I touched on this briefly in the last post: the other roles that Marketing Platform Engineering (MPE) overlaps with but isn’t. Before diving into what the role is and what it entails though, it’s worth pausing to draw the lines around what it’s not. MPE intersects with several familiar disciplines, which makes it easy to mistake it for something else entirely. Drawing these boundaries matters, because without them, it’s all too easy to dismiss this work as just a repackaged version of roles that already exist.
It’s not Growth Engineering or CRO
Growth engineering focuses on driving long-term growth metrics like acquisition, activation, retention, and revenue. They build new features, experiment setups, and product optimizations that shape user behaviour across the entire funnel, often well beyond marketing-owned surfaces. Their work is deeply metrics-driven, experimental, and product-oriented.
CRO (Conversion Rate Optimization) teams, on the other hand, run rapid, targeted tests on specific marketing surfaces, like landing pages, lead forms, or campaign microsites, to improve immediate conversion outcomes. Their work is quick, tactical, and often one-off.
MPE is neither of these. It doesn’t run growth experiments or tweak campaigns to boost short-term conversion rates. Instead, it builds the platforms and workflows that enable both growth and CRO teams to move faster and more effectively: robust CMS architectures, experimentation frameworks, analytics pipelines, and reusable systems. MPE is about building the foundation that these teams operate on, not the experiments themselves.
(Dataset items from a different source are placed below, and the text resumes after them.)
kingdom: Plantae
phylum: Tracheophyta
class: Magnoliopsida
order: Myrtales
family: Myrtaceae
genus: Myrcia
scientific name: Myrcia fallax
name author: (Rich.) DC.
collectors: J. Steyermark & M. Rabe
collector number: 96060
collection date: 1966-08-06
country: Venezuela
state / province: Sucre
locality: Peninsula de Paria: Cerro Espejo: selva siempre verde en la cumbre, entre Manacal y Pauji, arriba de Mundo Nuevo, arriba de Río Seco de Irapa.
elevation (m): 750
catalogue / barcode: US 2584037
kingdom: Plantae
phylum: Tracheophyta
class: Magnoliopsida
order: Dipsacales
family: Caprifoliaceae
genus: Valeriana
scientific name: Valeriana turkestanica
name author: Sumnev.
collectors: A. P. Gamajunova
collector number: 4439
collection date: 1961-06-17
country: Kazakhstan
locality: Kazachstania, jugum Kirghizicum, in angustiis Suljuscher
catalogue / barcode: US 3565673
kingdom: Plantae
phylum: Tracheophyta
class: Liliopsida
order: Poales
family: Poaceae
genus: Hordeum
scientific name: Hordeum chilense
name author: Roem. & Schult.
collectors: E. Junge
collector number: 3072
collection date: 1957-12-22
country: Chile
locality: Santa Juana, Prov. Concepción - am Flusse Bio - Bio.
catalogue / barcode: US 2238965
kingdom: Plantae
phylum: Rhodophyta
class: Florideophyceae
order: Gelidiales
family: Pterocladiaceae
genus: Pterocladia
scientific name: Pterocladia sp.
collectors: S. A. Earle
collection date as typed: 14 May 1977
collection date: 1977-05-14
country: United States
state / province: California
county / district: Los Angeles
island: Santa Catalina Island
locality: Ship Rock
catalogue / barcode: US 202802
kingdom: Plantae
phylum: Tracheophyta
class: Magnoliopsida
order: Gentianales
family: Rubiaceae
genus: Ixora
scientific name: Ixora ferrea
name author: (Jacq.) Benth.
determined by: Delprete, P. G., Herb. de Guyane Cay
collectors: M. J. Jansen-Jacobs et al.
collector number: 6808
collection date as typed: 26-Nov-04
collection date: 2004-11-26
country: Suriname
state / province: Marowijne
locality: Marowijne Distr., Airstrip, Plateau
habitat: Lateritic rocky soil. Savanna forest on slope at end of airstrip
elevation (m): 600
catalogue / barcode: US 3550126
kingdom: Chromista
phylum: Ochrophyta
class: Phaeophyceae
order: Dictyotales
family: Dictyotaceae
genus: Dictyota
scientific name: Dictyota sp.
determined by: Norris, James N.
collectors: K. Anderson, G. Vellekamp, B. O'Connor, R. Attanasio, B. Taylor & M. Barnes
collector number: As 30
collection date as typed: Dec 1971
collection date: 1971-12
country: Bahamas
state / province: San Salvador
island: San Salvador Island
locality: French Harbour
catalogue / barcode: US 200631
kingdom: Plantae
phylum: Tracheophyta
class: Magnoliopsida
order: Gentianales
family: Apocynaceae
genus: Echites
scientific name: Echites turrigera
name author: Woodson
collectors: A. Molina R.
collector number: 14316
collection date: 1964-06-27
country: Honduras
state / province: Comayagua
It’s not DevOps or Platform Engineering
DevOps and platform teams are focused on infrastructure reliability, deployment pipelines, CI/CD, and security across an organization. Their work is measured in uptime, latency, and operational consistency, not marketing agility.
MPE overlaps in its concern for developer experience and maintainability, but its purpose is different: to serve marketing and editorial velocity specifically. Where platform engineering prioritizes scale and standardization across everything, MPE tailors its solutions to the distinct needs of marketing teams.
It’s not Solutions Engineering or Developer Advocacy
Solutions engineers and developer advocates are external-facing roles. They help customers adopt products, or market to developers, translating between technical and business audiences out in the world.
MPE is internal-facing. It builds the underlying framework within a company, the systems, workflows, and integrations that marketing teams operate on every day.
It’s not just a Marketing Technologist
Marketing technologists typically focus on configuring SaaS tools, CRMs, email platforms, analytics dashboards, and live close to or within marketing operations. They rarely design custom architecture or maintain production codebases.
MPE does though. It’s engineering work, not tool configuration. It involves writing and maintaining code, designing system architectures, and building long-lived internal platforms that marketing functions depend on.
Marketing Platform Engineering sits close to these roles, which is why it’s easy to misread, but also why it’s powerful. It intersects with growth, platform, and solutions work, but it isn’t a mash-up of them. It’s its own practice with its own mandate: to build the foundational systems that make modern marketing possible.